Laureato in Giursprudenza, prese una seconda laurea a Roma in Diritto canonico alla Pontificia Università di San Tommaso e fu ordinato sacerdote l’11 dicembre 1955 per poi svolgere negli anni il suo ministero a Roma, Bologna, Napoli, Bari, Milano e Trento, dove fu cappelllano della neonata Facoltà di Sociologia negli anni 1965-66. Continuò a coltivare i suoi studi etico-giuridici, pubblicando una “Introduzione allo studio della criminologia” (Giuffrè 1960). Dotato di grande apertura mentale, curiosità a tutto campo e intelligenza vivacissima, iniziò a collaborare nel 1964 con le Edizioni Ares e con la rivista “Studi Cattolici”, diretta da Cesare Cavalleri, diventandone caporedattore (incarico svolto sino al 1975), punto di riferimento intellettuale per tanti cattolici e non, proprio per la sua vivacità e per l’interesse sincero verso le forme del pensiero contemporaneo.
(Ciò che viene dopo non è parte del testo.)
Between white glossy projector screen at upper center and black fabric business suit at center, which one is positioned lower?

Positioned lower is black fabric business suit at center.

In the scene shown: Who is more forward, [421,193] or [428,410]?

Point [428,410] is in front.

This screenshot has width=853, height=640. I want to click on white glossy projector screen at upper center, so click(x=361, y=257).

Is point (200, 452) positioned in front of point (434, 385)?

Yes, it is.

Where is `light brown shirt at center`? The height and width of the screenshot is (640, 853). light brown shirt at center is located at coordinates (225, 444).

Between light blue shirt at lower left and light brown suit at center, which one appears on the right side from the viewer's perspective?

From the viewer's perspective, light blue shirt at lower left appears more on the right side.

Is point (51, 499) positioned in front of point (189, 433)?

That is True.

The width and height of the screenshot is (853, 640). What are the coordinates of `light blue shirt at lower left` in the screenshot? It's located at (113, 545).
Negli anni del Concilio e del post-Concilio “don Michele” come veniva chiamato – fu protagonista con saggi, studi, conferenze, dibattiti, seminari, attento in particolare ai temi di morale professionale (tra le sue opere, “Etica, professioni e virtù”, “L’arte di vivere bene”, “Scienza per l’uomo”, tutti editi da Ares, come la raccolta dei suoi articoli su Studi cattolici, “Studi 1960-2003”).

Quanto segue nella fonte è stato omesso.